Ahi (Hawaii’s Yellowfin Tuna) – Island of Oahu, Hawaii
Ahi Fever – Fishing for Yellowfin Tuna On the Makaha coast of Oahu, Hawaii
Giant Yellowfin Tuna (Ahi) school in large numbers along the calm Makaha Coast of Oahu. Unlike the north shore of Oahu where the fish occasionally migrate along the coast, every summer large schools of Ahi stop offshore of the Waianae Boat Harbor, sometimes staying in the same area for months at a time.While other charter fishing boats are traveling for hours from distant harbors like Haleiwa, Ko Olina, Waikiki, Pearl Harbor or Honolulu to reach these fish the “Live Bait” is just minutes away. Because this annual congregation of big Yellowfin Tuna, the Waianae Boat Harbor is home to Waianae Hawaii’s Ahi Fever Fishing Tournament.Shannon and the crew of “Live Bait” missed a first place finish in the 2009 Ahi Fever Tournament by two pounds but were happy to go home with a second place in the 2009 “Ahi Fever” Hawaii’s most prestigious fishing tournament.

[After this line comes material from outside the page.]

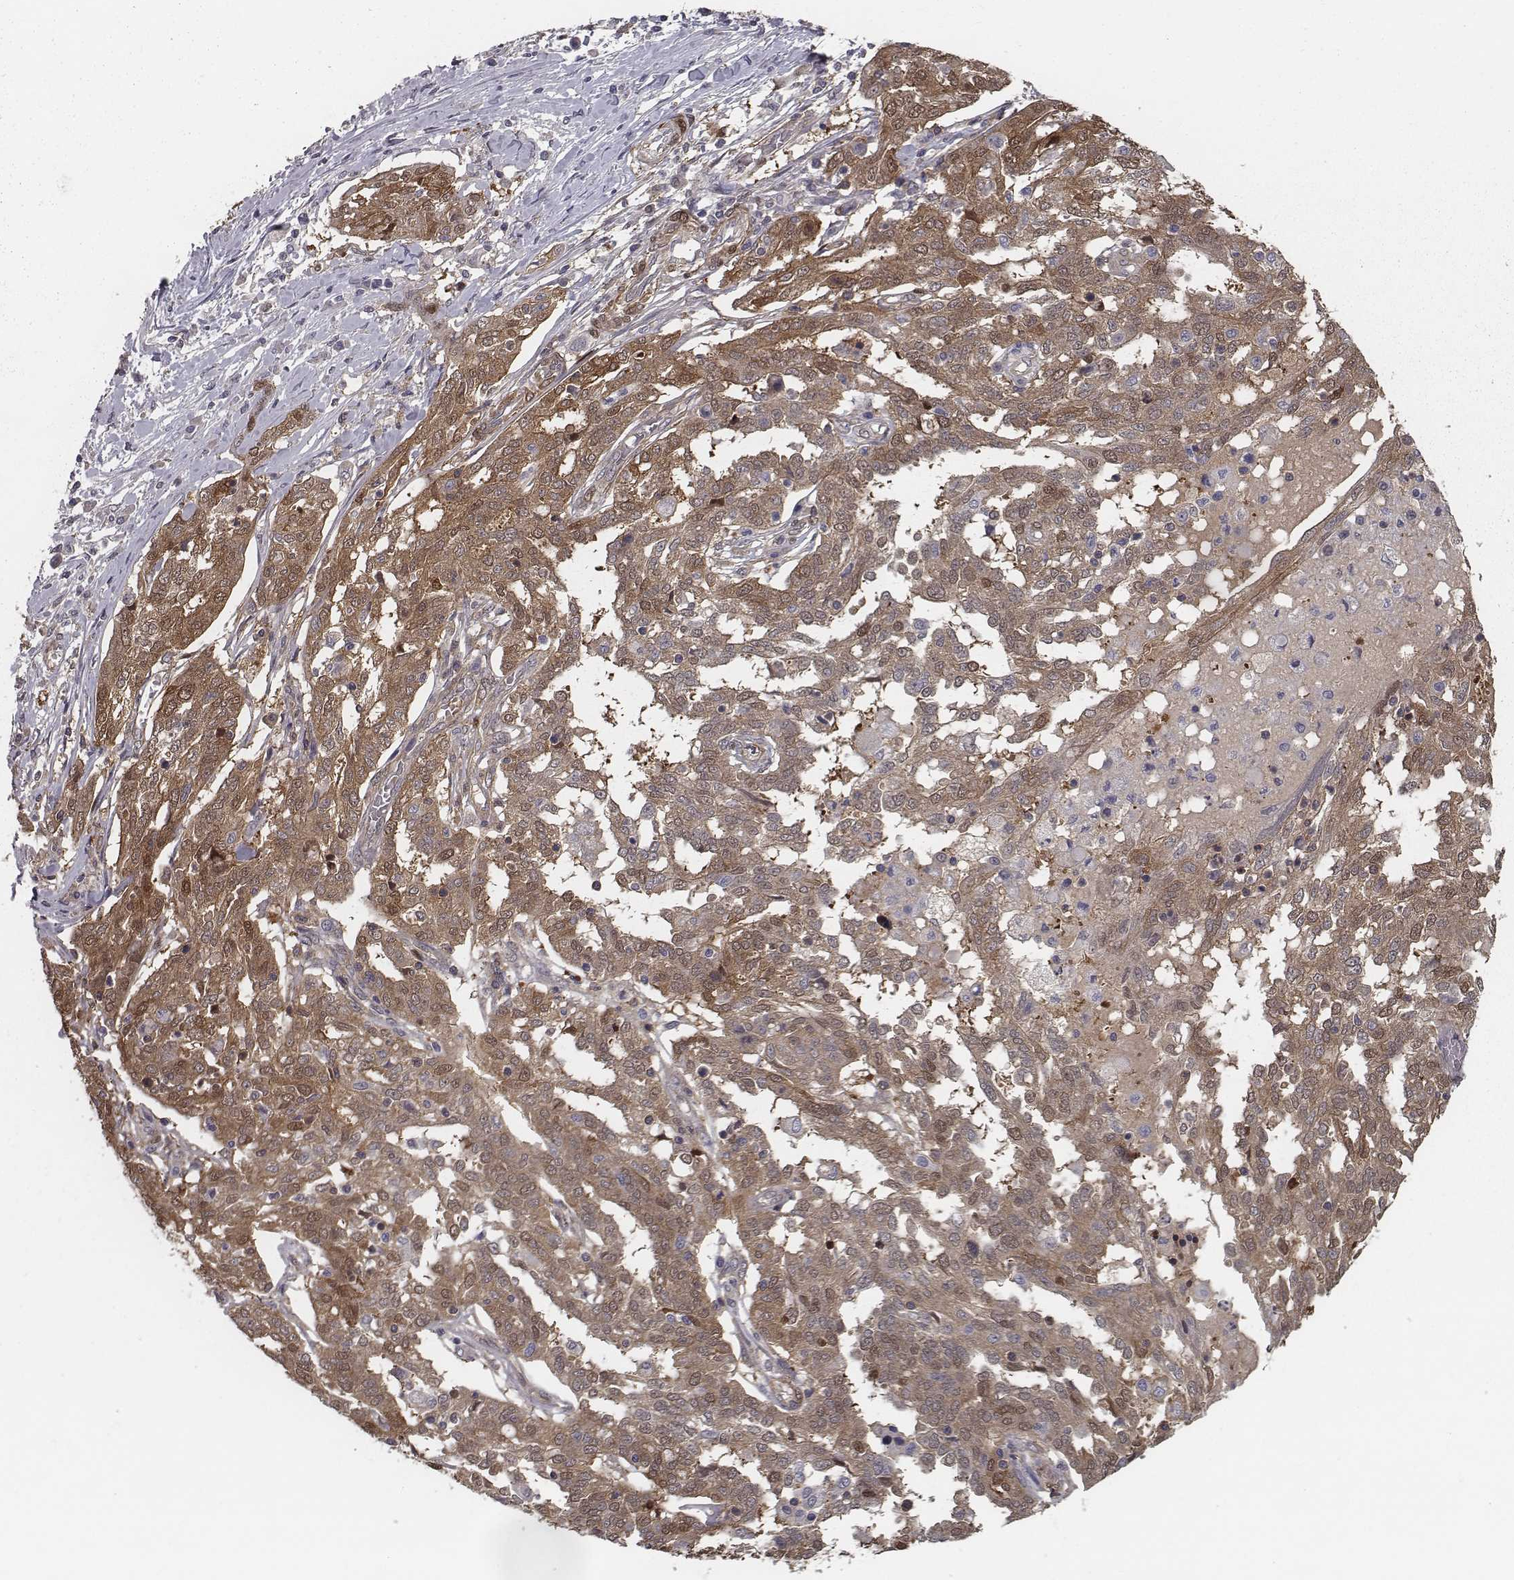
{"staining": {"intensity": "moderate", "quantity": ">75%", "location": "cytoplasmic/membranous"}, "tissue": "ovarian cancer", "cell_type": "Tumor cells", "image_type": "cancer", "snomed": [{"axis": "morphology", "description": "Cystadenocarcinoma, serous, NOS"}, {"axis": "topography", "description": "Ovary"}], "caption": "Immunohistochemistry (IHC) of serous cystadenocarcinoma (ovarian) demonstrates medium levels of moderate cytoplasmic/membranous positivity in approximately >75% of tumor cells.", "gene": "ISYNA1", "patient": {"sex": "female", "age": 67}}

Wahoo (called Ono in Hawaii) – Oahu, Hawaii
Deep Sea Fishing around Fish Aggregation Devices
The state of Hawaii places offshore buoys around the islands to congregate fish, these buoys are called Fish Aggregation Devices or FAD’s. Any place a small fish can hide from or out maneuver a larger fish will attract and hold large schools of smaller fish and the larger predators that feed on them. A log, cargo net or any other naturally occuring debris will often be a gold mine of mahi, tuna and Wahoo.The state sponsored FAD’s work the same way. Due to the low frequency of commercial ship traffic the state places more buoys along the Waianae coast than it does on the Eastern or North Shores of the island of Oahu. Because the Waianae coast is on the leeward side of Oahu the water is generally calm and as a result the buoys are much less likely to break away as they do in the always rough water on the windward North Shore.If someone tells you that rough water fishing is better, don’t believe it, they just don’t have an option. Nothing competes with feeding live mackerel to tuna’s or mahi’s in calm water around a natural floater or a Fish Aggregation Device.